Leading clinicians discuss sun protection best practices based on weather, climate, and travel needs.
As the countdown to summer begins, so does the mountain of questions from patients about safe and effective sun protection products and strategies. Because these conversations may be difficult, Dermatology Times® invited leading clinicians to support you as you support your patients.
Renata Block, MMS, PA-C, is a board-certified physician assistant at Advanced Dermatology & Aesthetic Medicine in Chicago, Illinois.
Christopher Bunick, MD, PhD, is an associate professor and physician-scientist practicing general medical and surgical dermatology at Yale University in New Haven, Connecticut.
Doris Day, MD, is a clinical associate professor of dermatology at the New York University Langone Medical Center in New York, New York.
Corey Hartman, MD, is the founder and medical director of Skin Wellness Dermatology and an assistant clinical professor of dermatology at the University of Alabama School of Medicine in Birmingham, Alabama.
Understanding patients’ travel plans can direct the conversation and yield the most appropriate advice. Our panel indicated specific sun protection recommendations based on locations and environments.

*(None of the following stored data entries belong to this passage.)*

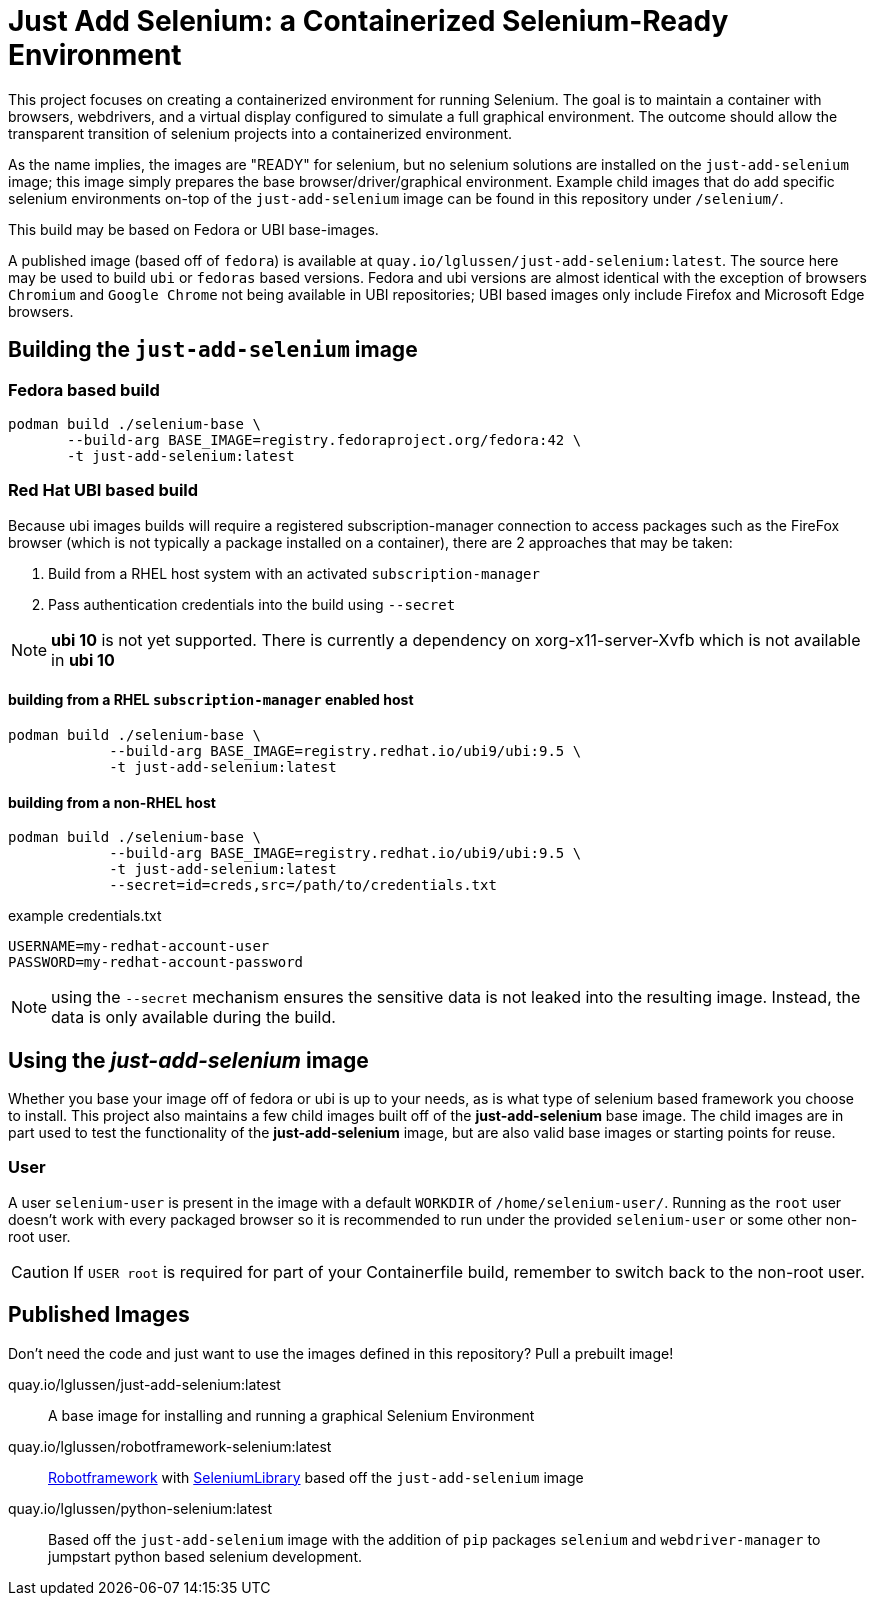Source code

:= Just Add Selenium: a Containerized Selenium-Ready Environment

This project focuses on creating a containerized environment for running Selenium.
The goal is to maintain a container with browsers, webdrivers, and a virtual 
display configured to simulate a full graphical environment. The outcome should
allow the transparent transition of selenium projects into a containerized environment.

As the name implies, the images are "READY" for selenium, but no selenium solutions are installed on the `just-add-selenium` image; this image simply prepares the base browser/driver/graphical environment. Example child images that do add specific selenium environments on-top of the `just-add-selenium` image can be found in this repository under `/selenium/`.

This build may be based on Fedora or UBI base-images.

A published image (based off of `fedora`) is available at `quay.io/lglussen/just-add-selenium:latest`.
The source here may be used to build `ubi` or `fedoras` based versions.  
Fedora and ubi versions are almost identical with the exception of browsers `Chromium` and `Google Chrome` not being available in UBI repositories; 
UBI based images only include Firefox and Microsoft Edge browsers.

== Building the `just-add-selenium` image

=== Fedora based build

```shell
podman build ./selenium-base \
       --build-arg BASE_IMAGE=registry.fedoraproject.org/fedora:42 \
       -t just-add-selenium:latest
```

=== Red Hat UBI based build

Because ubi images builds will require a registered subscription-manager connection to access packages such as the FireFox browser (which is not typically a package installed on a container), there are 2 approaches that may be taken:

1. Build from a RHEL host system with an activated `subscription-manager`
2. Pass authentication credentials into the build using `--secret`

NOTE: *ubi 10* is not yet supported.  There is currently a dependency on xorg-x11-server-Xvfb which is not available in *ubi 10*


==== building from a RHEL `subscription-manager` enabled host
```
podman build ./selenium-base \
            --build-arg BASE_IMAGE=registry.redhat.io/ubi9/ubi:9.5 \
            -t just-add-selenium:latest
```

==== building from a non-RHEL host
```shell
podman build ./selenium-base \
            --build-arg BASE_IMAGE=registry.redhat.io/ubi9/ubi:9.5 \
            -t just-add-selenium:latest
            --secret=id=creds,src=/path/to/credentials.txt
```
.example credentials.txt
```
USERNAME=my-redhat-account-user
PASSWORD=my-redhat-account-password
```


NOTE: using the `--secret` mechanism ensures the sensitive data is not leaked into
      the resulting image.  Instead, the data is only available during the build.



== Using the _just-add-selenium_ image

Whether you base your image off of fedora or ubi is up to your needs, as is what type of selenium based framework you choose to install. This project also maintains a few child images built off of the *just-add-selenium* base image. The child images are in part used to test the functionality of the *just-add-selenium* image, but are also valid base images or starting points for reuse. 

=== User
A user `selenium-user` is present in the image with a default `WORKDIR` of `/home/selenium-user/`. 
Running as the `root` user doesn't work with every packaged browser so it is recommended to run under the provided `selenium-user` or some other non-root user.

CAUTION: If `USER root` is required for part of your Containerfile build, remember to switch back to the non-root user.

== Published Images
Don't need the code and just want to use the images defined in this repository? Pull a prebuilt image!

quay.io/lglussen/just-add-selenium:latest:: A base image for installing and running a graphical Selenium Environment
      
quay.io/lglussen/robotframework-selenium:latest:: https://robotframework.org/[Robotframework] with https://robotframework.org/SeleniumLibrary/SeleniumLibrary.html[SeleniumLibrary] based off the `just-add-selenium` image

quay.io/lglussen/python-selenium:latest:: Based off the `just-add-selenium` image with the addition of `pip` packages `selenium` and `webdriver-manager` to jumpstart python based selenium development.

Creamier sunscreens may enhance skin moisture in arid destinations, whereas a gel sunscreen may be more comfortable in humid environments. In addition to sunscreen, Day recommended supplements containing polypodium leucotomos extract for internal protection.1
Encourage patients to look for water resistance ratings on their sunscreen and to reapply every 2 hours. Bunick noted that sunscreen incorporated into makeup and daily moisturizers are not necessarily water resistant. Remind patients that some tropical destinations, such as Hawaii, have banned the sale of sunscreens containing oxybenzone and octinoxate because of the damage they cause to coral reefs and the ocean’s ecosystem.2
Education is key, especially because individuals in these areas may have limited access to dermatologic care. A 2019 study of sun protection habits in rural Texas communities showed that these residents were less likely to seek shade or use sunscreen compared with their urban counterparts. Although rural populations tended to use a higher SPF sunscreen, they were more likely to have a higher number of blistering sunburns over the course of their lives, beginning at the age of 5 years.3
Access to shade via tall buildings may be deceiving. Encourage patients living in and visiting large cities to incorporate SPF products into their daily routine and to apply sunscreen on exposed skin on the neck (and behind the ears), back, shoulders, and legs.